##### Entries shown
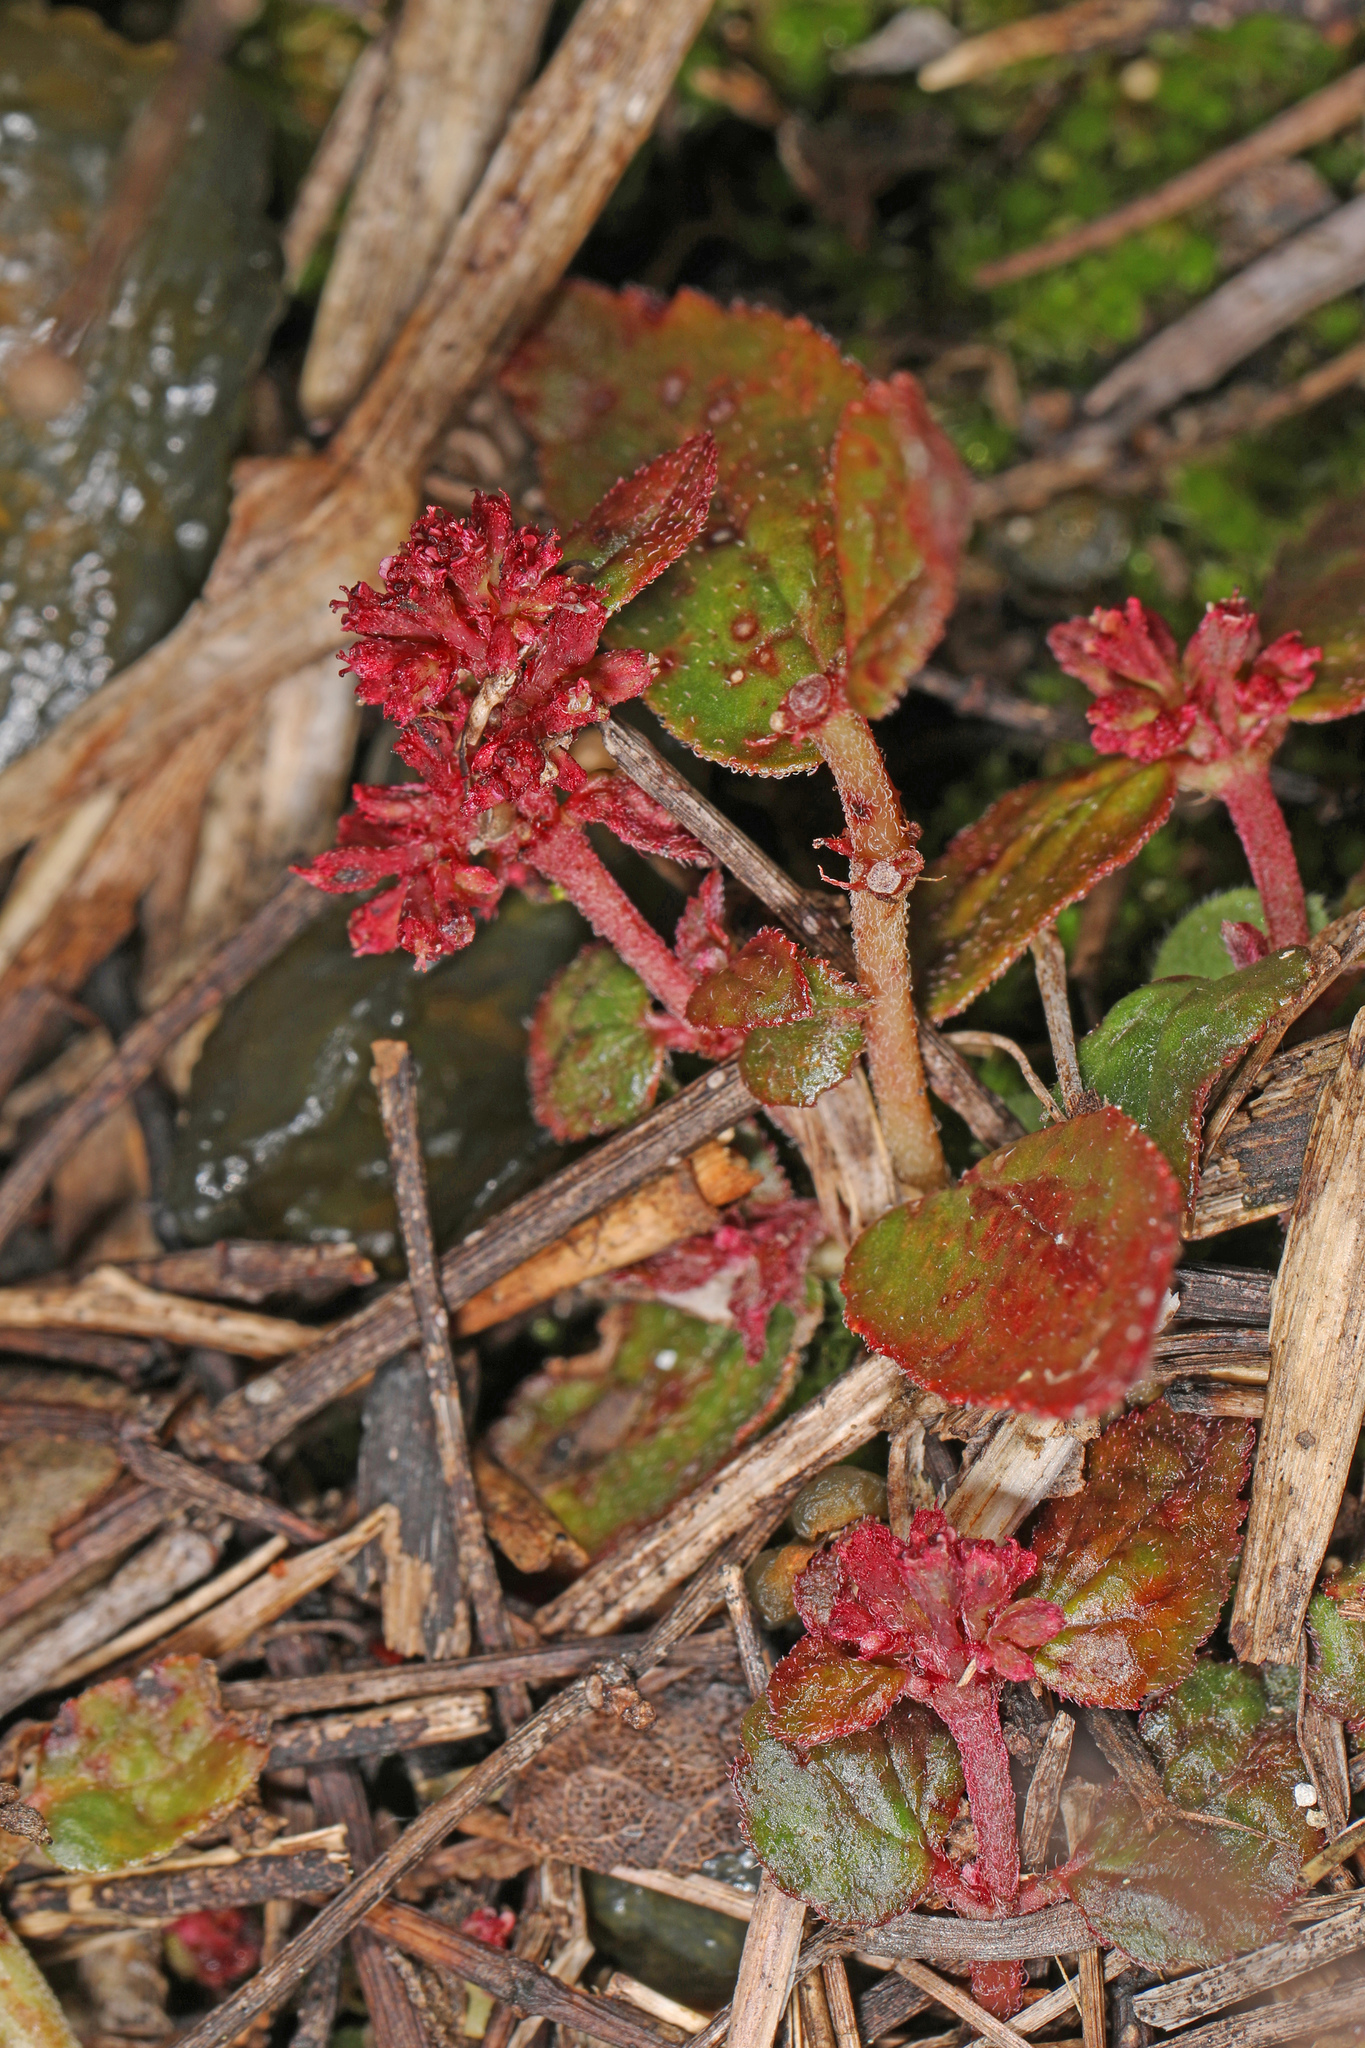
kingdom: Plantae
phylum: Tracheophyta
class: Magnoliopsida
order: Malpighiales
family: Euphorbiaceae
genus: Euphorbia
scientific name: Euphorbia ophthalmica
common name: Florida hammock sandmat
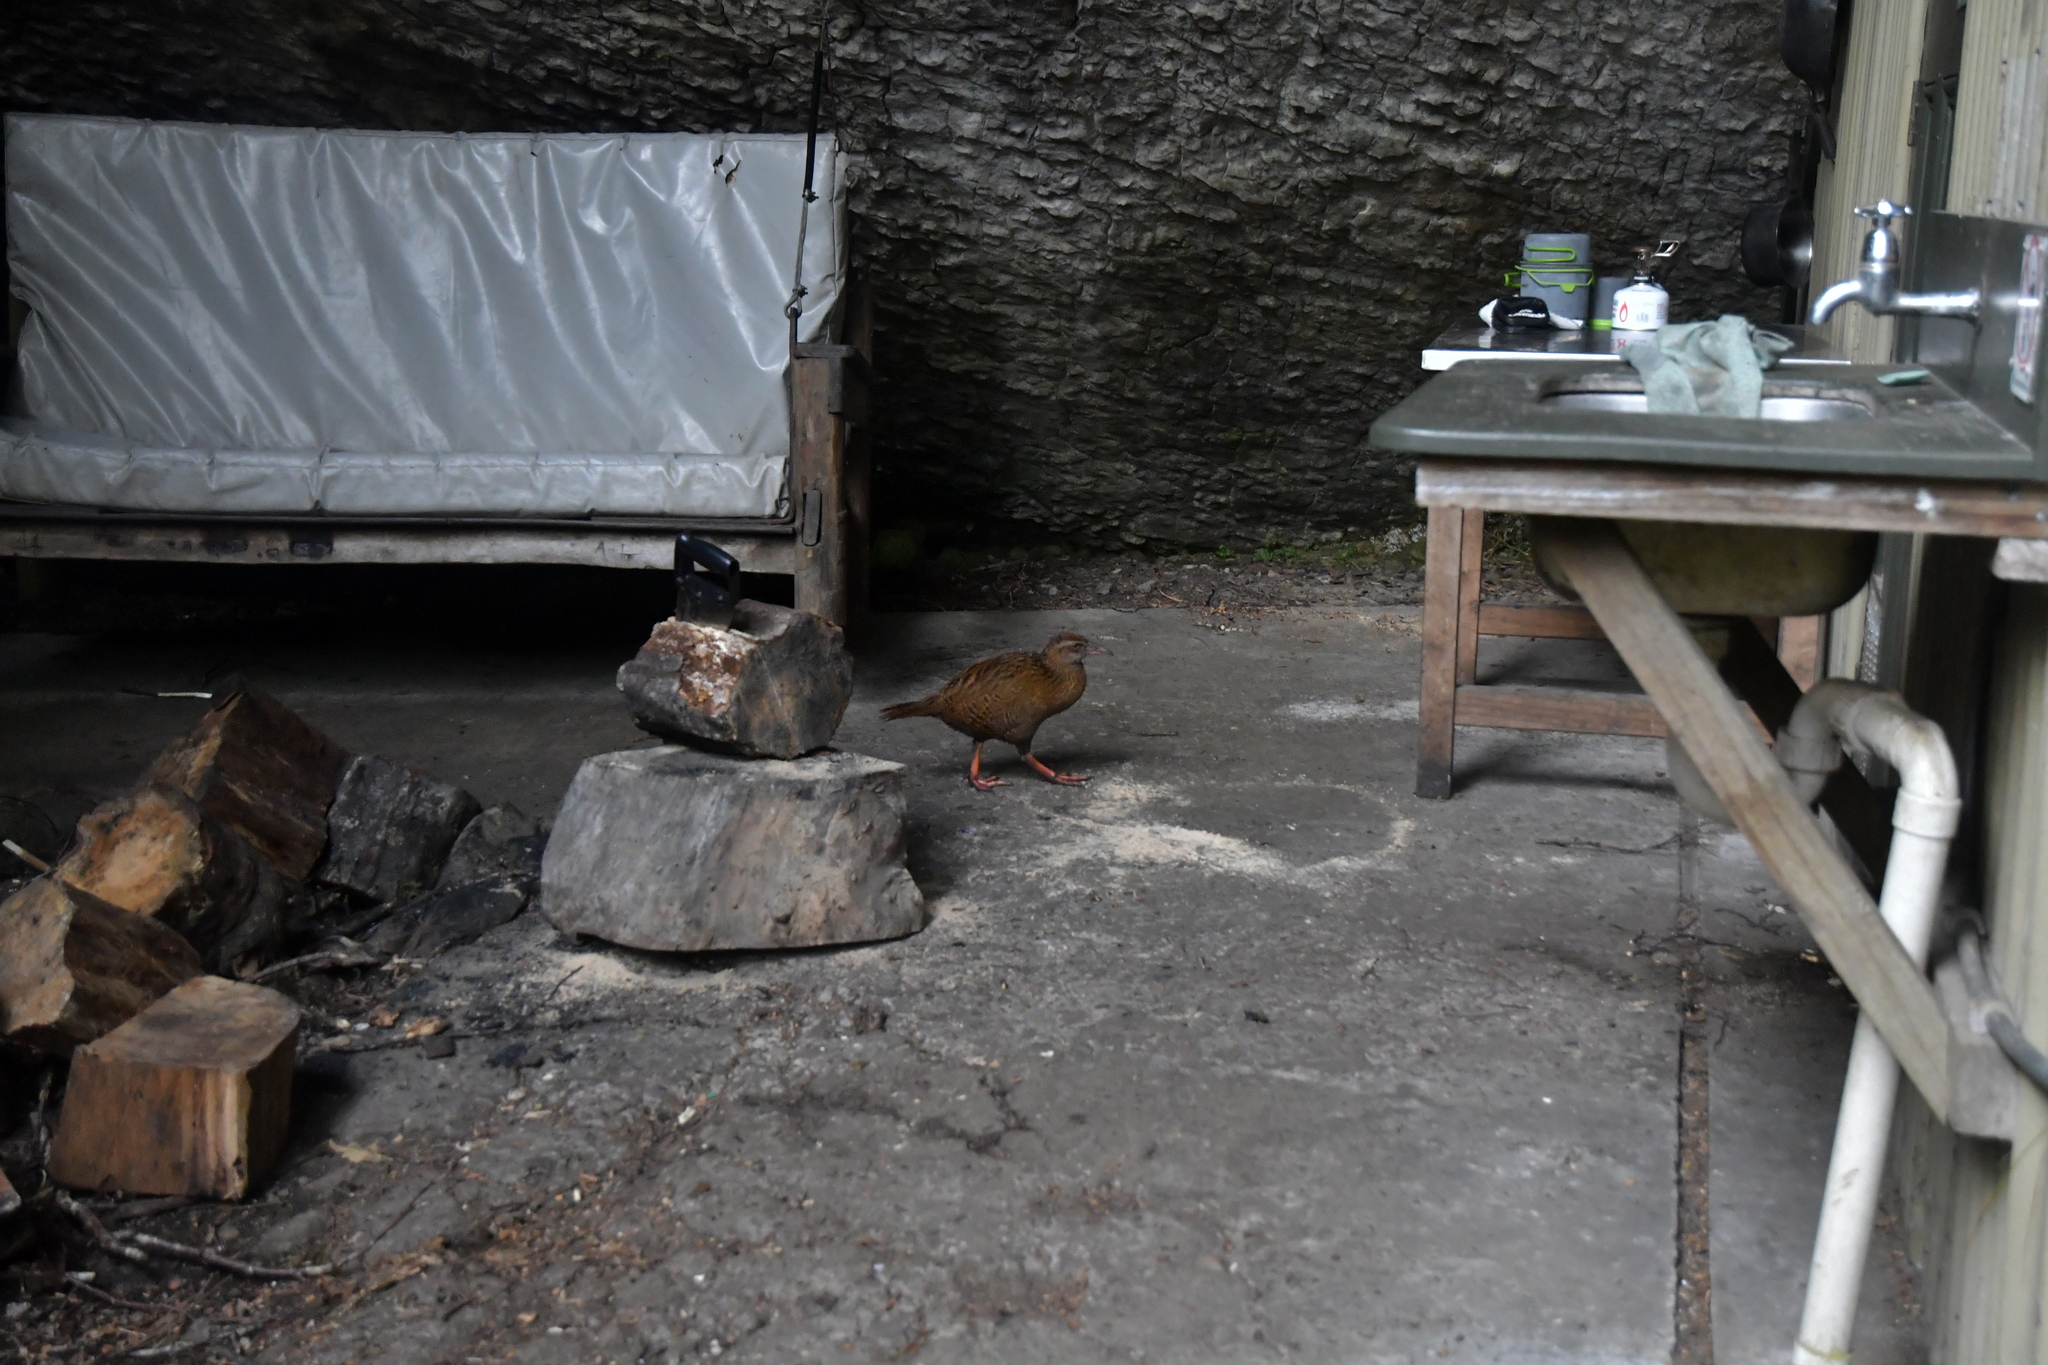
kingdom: Animalia
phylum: Chordata
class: Aves
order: Gruiformes
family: Rallidae
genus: Gallirallus
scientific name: Gallirallus australis
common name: Weka
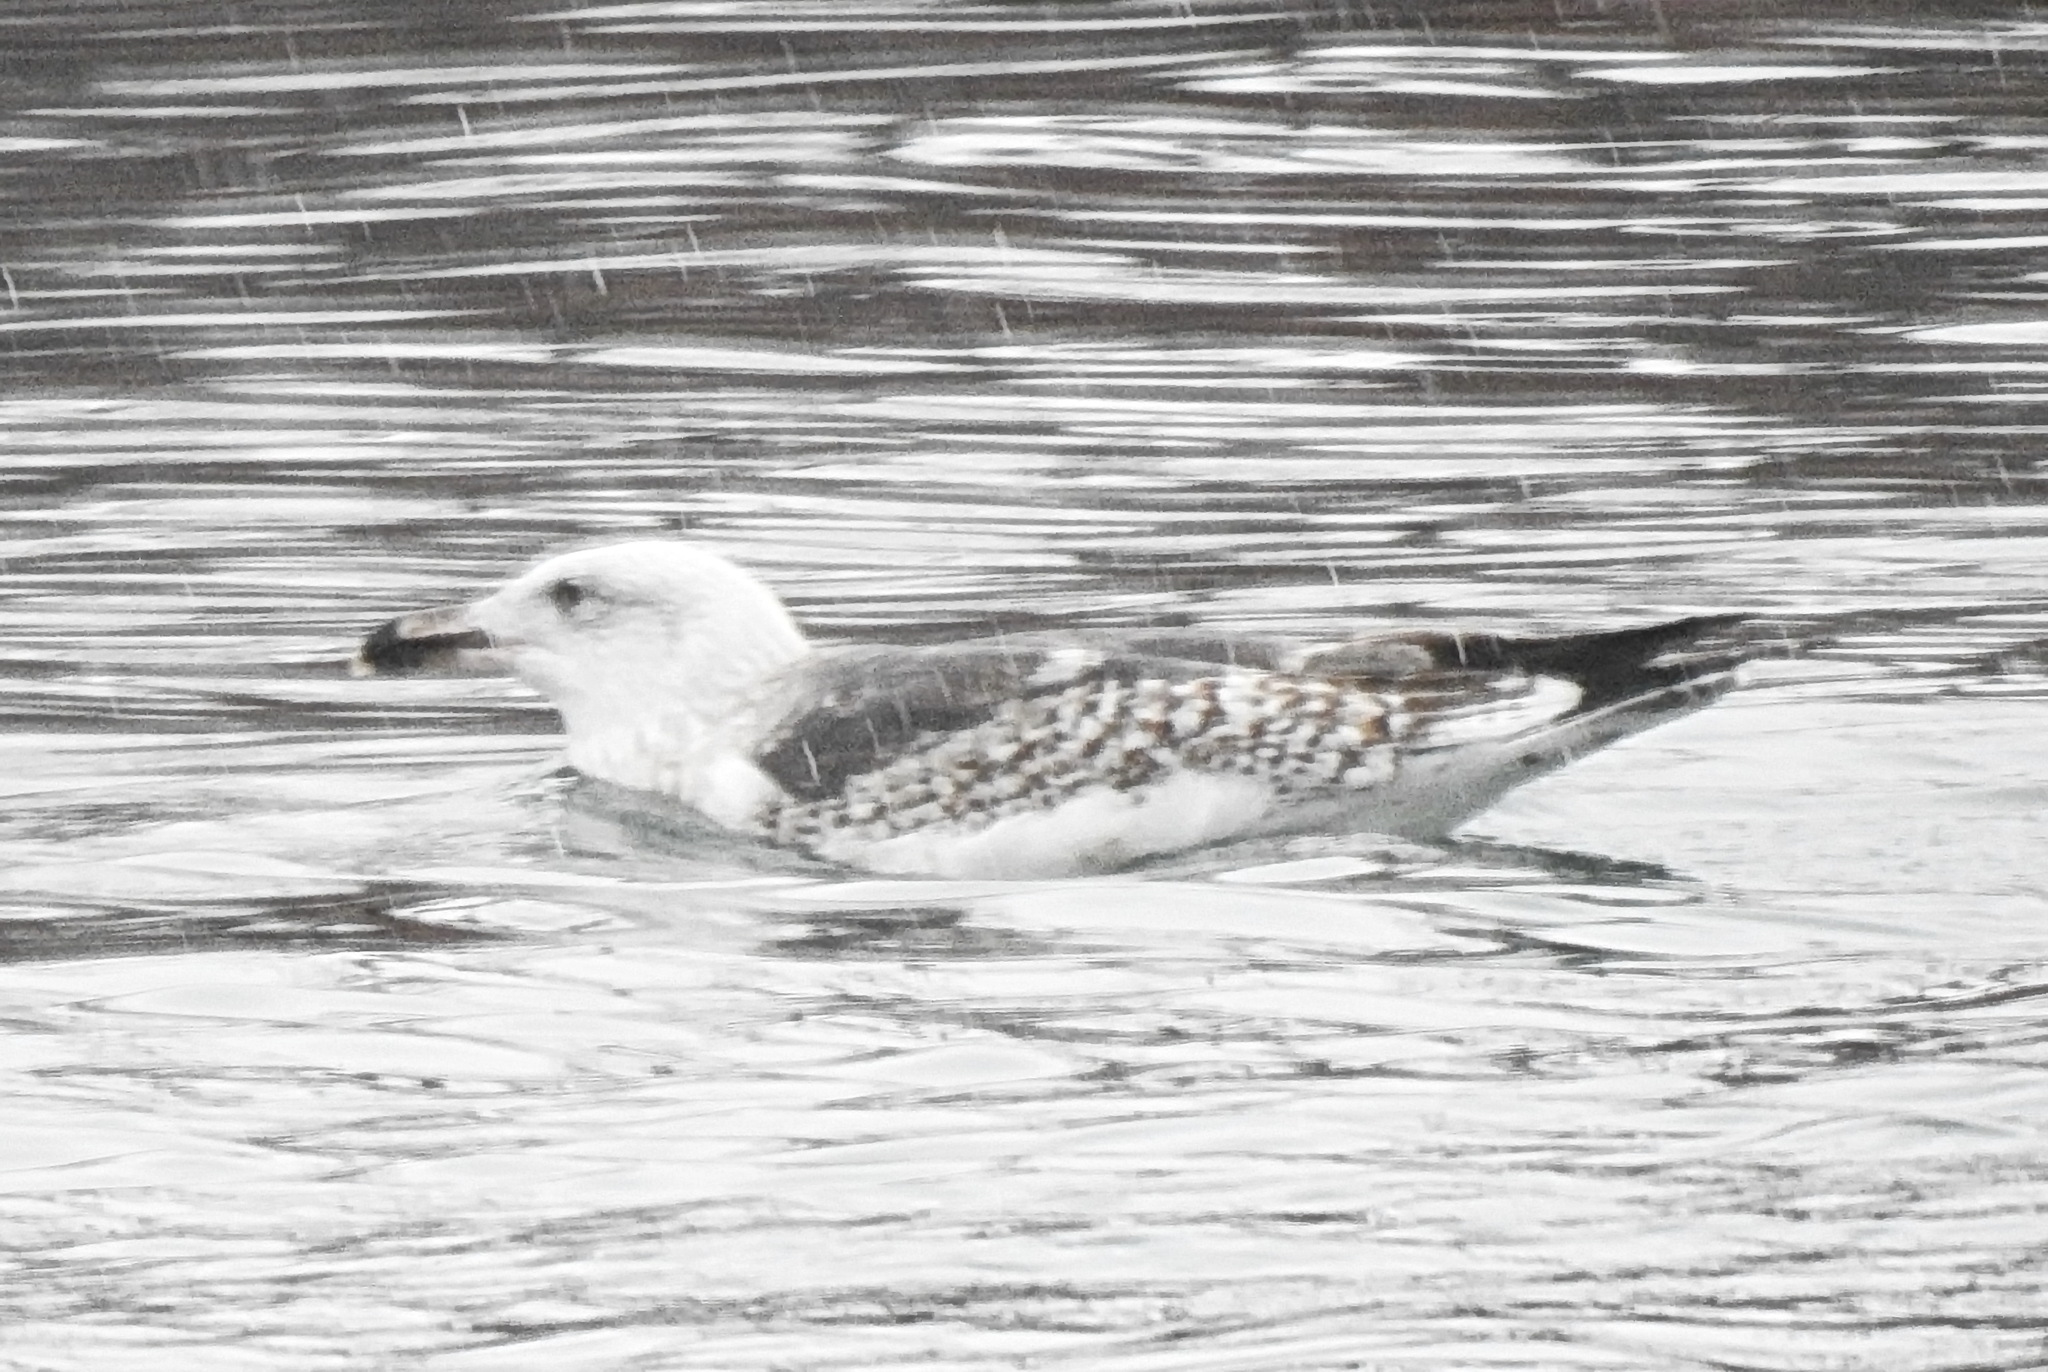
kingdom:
##########
> _Exercise task_: Copy out the lines from the one containing "common name: Florida hammock sandmat" through the last line, including both, and leave the pictures out of your answer.

> _Full solution_:
common name: Florida hammock sandmat
kingdom: Animalia
phylum: Chordata
class: Aves
order: Gruiformes
family: Rallidae
genus: Gallirallus
scientific name: Gallirallus australis
common name: Weka
kingdom:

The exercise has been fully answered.